Hartley is an attorney and mediator who promotes a collegial approach to divorce; Brower is a longtime teacher of yoga and meditation. In this self-help guide—whose cover features a blurb from actress Gwyneth Paltrow, who famously called the amicable dissolution of her marriage a “conscious uncoupling”—they offer practical tips on ending a union with a positive mindset and a minimum of rancor. Individual chapters promote their five-step process of patience, respect, clarity, peace, and forgiveness. “You may now officially dissolve your misconceptions about divorce: the battle, the negative legacy, the stigma, the loneliness, the gossip,” they write. “Starting now, you’ll choose the tone of your approach. Regardless of what others are choosing, you can choose to be generous, gracious, and aware of the consequences of your actions.”
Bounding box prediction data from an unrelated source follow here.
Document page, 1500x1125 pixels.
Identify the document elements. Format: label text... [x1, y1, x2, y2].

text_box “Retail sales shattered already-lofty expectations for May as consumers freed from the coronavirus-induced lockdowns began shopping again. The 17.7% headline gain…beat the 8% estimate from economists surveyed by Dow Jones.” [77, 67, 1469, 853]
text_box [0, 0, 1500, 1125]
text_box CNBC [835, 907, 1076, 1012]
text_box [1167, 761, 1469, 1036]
Book cover for SuperbugsSuperbugs
Matt McCarthy

A physician on the Medical College faculty, McCarthy is also a prolific author who has penned two memoirs (one on his intern year, the other on pitching in baseball’s minor leagues) and contributes book reviews to USA Today. Here, he warns of the rising threat of so-called “superbugs”—bacteria, like methicillin-resistant Staphylococcus aureus (MRSA), that have evolved the ability to evade previously powerful antibiotics. The book includes a look at the history of antibiotic development—from the battlefields of World War I onward—as well as a chronicle of a recent clinical trial on a promising antibiotic that McCarthy and a colleague conducted at Weill Cornell’s teaching hospital. “Insightful and honest,” says Kirkus, “McCarthy effectively combines useful information about the latest advances in microbial research with accounts of the best aspects of humanity.”

Book cover for HoneyfishHoneyfish
Lauren Alleyne, MFA ’05

In her second poetry collection, Alleyne—who emigrated to the U.S. from Trinidad and Tobago and is now an English professor at James Madison University—contemplates such themes as belonging, joy, sorrow, loss, family, alienation, homecoming, and the African American experience. In “Play,” subtitled “An Elegy for Tamir Rice,” she laments the death of a twelve-year-old boy who was killed by a police officer: “I play / the video again and again / trying to hit stop / in time to keep him / alive. I make a black boy / Lazarus of him, minus / the miracle: the bullet, / faster than fingers or hope, / wins every time.” Says Tracy Smith, the current U.S. Poet Laureate: “Honeyfish is an elegy for all the countless lost, and a praise song for the many black lives that persist in their wish to give and receive love.”